Renholdningsselskabet af 1898 (Danish for "The Cleaning Company of 1898"), commonly known as R98, was a Danish company owned by Copenhagen and Frederiksberg municipalities. It served the people there by collecting waste (including garden waste, hazardous waste, clinical waste and bulky waste), recycling glass and paper, as well as other specialist waste services. R98 was a non-profit company and therefore did not make money on the handling of waste. It was dissolved in 2011.

==History==
The company started in 1898 under the name Kjøbenhavns Grundejeres Renholdningsselskab, shortened to KGR. Then its task was to empty and wash latrine buckets, in the jargon called "removal of night soil". The buckets were carried to Amager, where they built a cleaning station. From this Amager got the unattractive nickname Lorteøen (the shit island).

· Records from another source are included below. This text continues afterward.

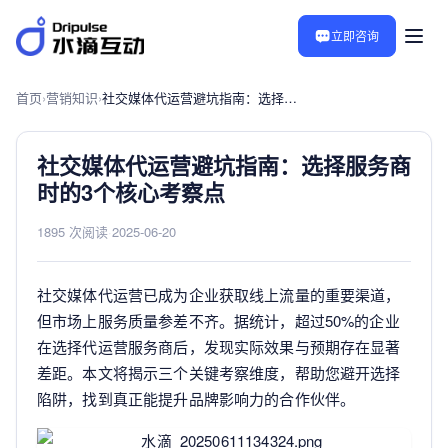
立即咨询
首页
›
营销知识
›
社交媒体代运营避坑指南：选择服务商时的3个核心考察点
社交媒体代运营避坑指南：选择服务商
时的3个核心考察点
1895 次阅读
·
2025-06-20
社交媒体代运营已成为企业获取线上流量的重要渠道，
但市场上服务质量参差不齐。据统计，超过50%的企业
在选择代运营服务商后，发现实际效果与预期存在显著
差距。本文将揭示三个关键考察维度，帮助您避开选择
陷阱，找到真正能提升品牌影响力的合作伙伴。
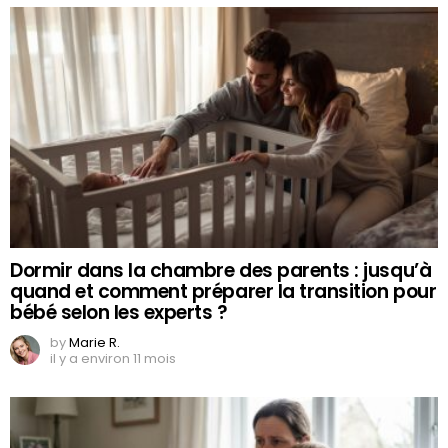
Dormir dans la chambre des parents : jusqu’à
quand et comment préparer la transition pour
bébé selon les experts ?
by
Marie R.
il y a environ 11 mois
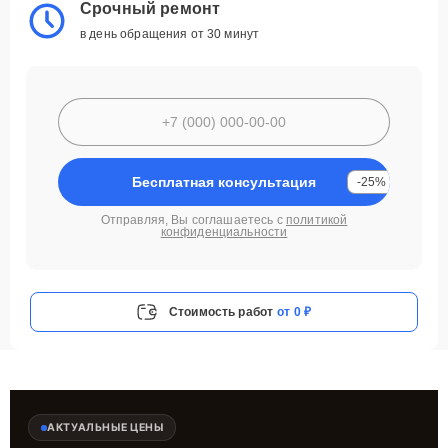
Срочный ремонт
в день обращения от 30 минут
Бесплатная консультация
-25%
Отправляя, Вы соглашаетесь с
политикой
конфиденциальности
Стоимость работ
от 0 ₽
АКТУАЛЬНЫЕ ЦЕНЫ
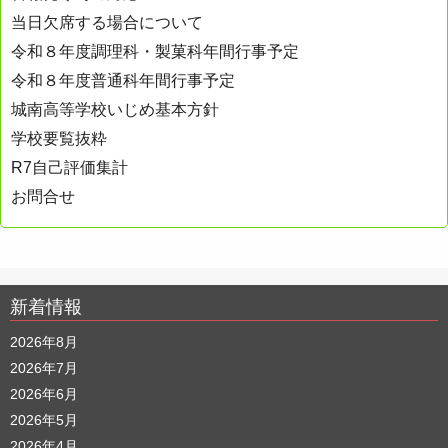
ョ
当日欠席する場合について
ン
令和８年度調理科・製菓科年間行事予定
令和８年度普通科年間行事予定
城南高等学校いじめ基本方針
学校要覧抜粋
R7自己評価集計
お問合せ
新着情報
2026年8月
2026年7月
2026年6月
2026年5月
2026年4月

In 1984 the container department Renoflex was eliminated from R98 because of problems with solutions for industrial waste and garbage collection outside the coverage.

In 2003 tenders were invited for the collection of garden refuse and bulky refuse in containers. This was due to (for instance) dissatisfaction from other haulage contractors because the task without supplies was carried out by Renoflex, and they thought this was unfair. This led to a splitting up of the contract into two districts (north and south) that as of 2006 are served by two separate companies.

In a 2005 case R98's 30-year contract with the municipalities for the collection of refuse was declared illegal. After this the planning of the call for tenders of this area started, and at the same time one agreed to that the service in the course of time was to be transferred to be a municipal task. Because of the size of the tasks, tenders were invited over a short period of years.

The company was eliminated as of 2011 and the necessary staff transferred to the two municipalities.